Even though this was a preliminary study and treatments of only two subjects were the basis of our results, the authors felt that the consistency of these results warrants reporting. This study has led to the discovery of a potentially important biological transport mechanism, which can be activated by fractional photothermolysis. Further testing on a higher number of subjects is necessary to confirm this transepidermal exfoliation mechanism. In addition, this work only discussed the elimination of dermal elastin; other components such as hemoglobin or porphyrin ring structure, which is quite thermally stable, can also be investigated. While implying that other dermal contents may be extruded in a similar manner, there is no direct evidence that this is the case. Further experiments are required to elucidate the use of this mechanism for various clinical indications. However, the authors foresee the potential of clinical indications that may be addressed with this laser-induced transepidermal elimination modality, which include but are not limited to recalcitrant melasma, Hori’s macule, tattoo, postinflammatory hyperpigmentation, and other pigmentary disorders.

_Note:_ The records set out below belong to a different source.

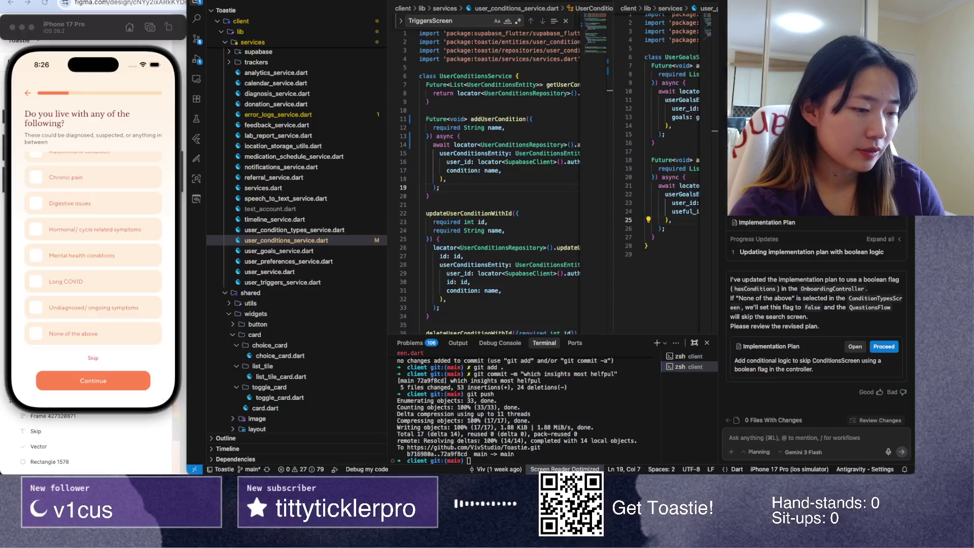
Step: Bring the Antigravity window forward and scroll through the agent's revised plan
{"action": "key", "text": "ctrl+Up"}
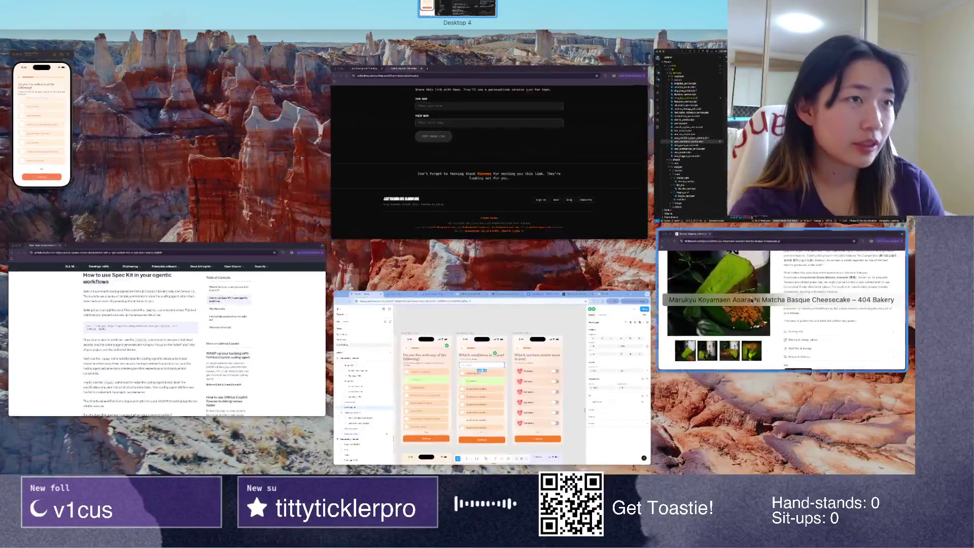
{"action": "left_click", "coordinate": [710, 136]}
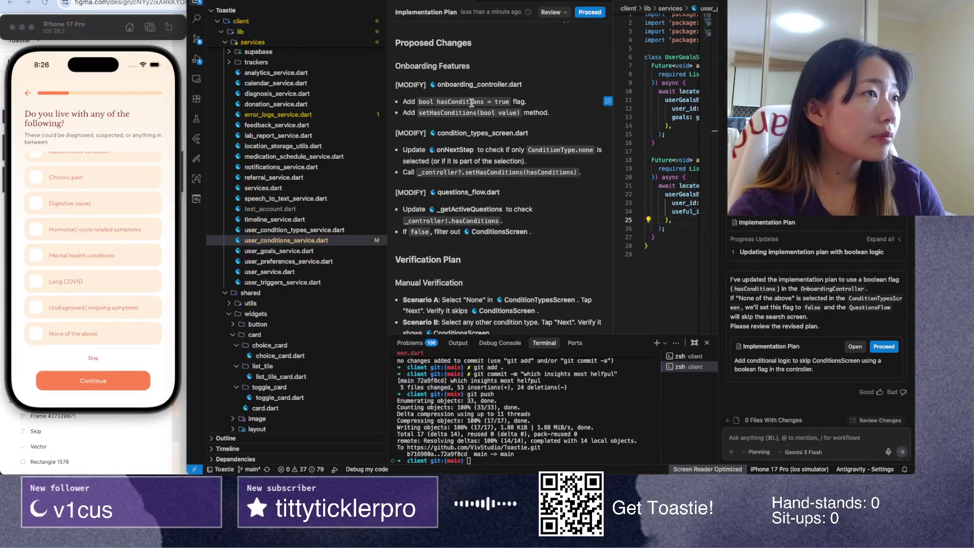
{"action": "scroll", "coordinate": [472, 103], "scroll_direction": "up", "scroll_amount": 3}
{"action": "scroll", "coordinate": [457, 200], "scroll_direction": "down", "scroll_amount": 1}
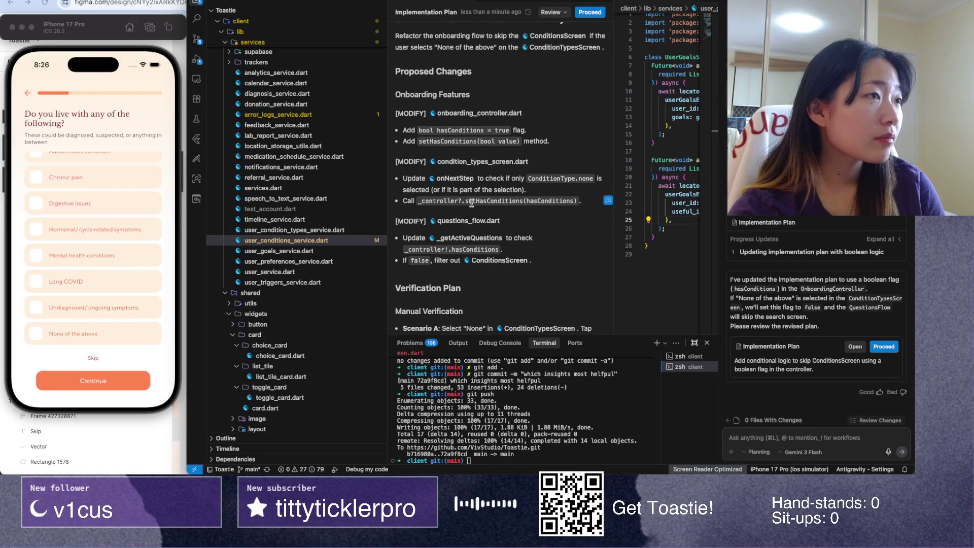
{"action": "scroll", "coordinate": [471, 203], "scroll_direction": "down", "scroll_amount": 2}
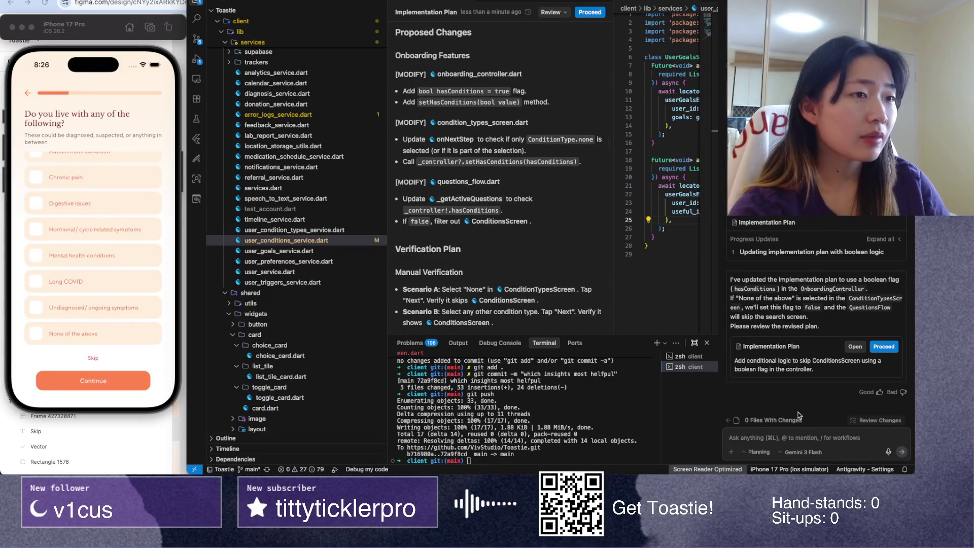
Step: Draft the reply 'yes, but can we make hte name', select it, and switch to Figma
{"action": "left_click", "coordinate": [784, 441]}
{"action": "type", "text": "yes, but"}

It may also address photoaging and other dermal depositional disorders such as solar elastosis, mucinosis, amyloidosis, and scars.

5.

Conclusions

Fractional photothermolysis provides physicians with a modality that promotes deep dermal remodeling and improves superficial repigmentation, retexturing, and retoning of skin that is comparable to most existing ablative skin resurfacing and nonablative dermal remodeling modalities, while avoiding adverse clinical side effects with minimal or no downtime post laser treatment. Our results provide the first definitive evidence of a transepidermal biological transport mechanism capable of transferring dermal constituents into an epidermal vacuole to eventually be exfoliated through an intact stratum corneum. This discovery may potentially serve as a useful treatment for a number of difficult to treat dermatological conditions.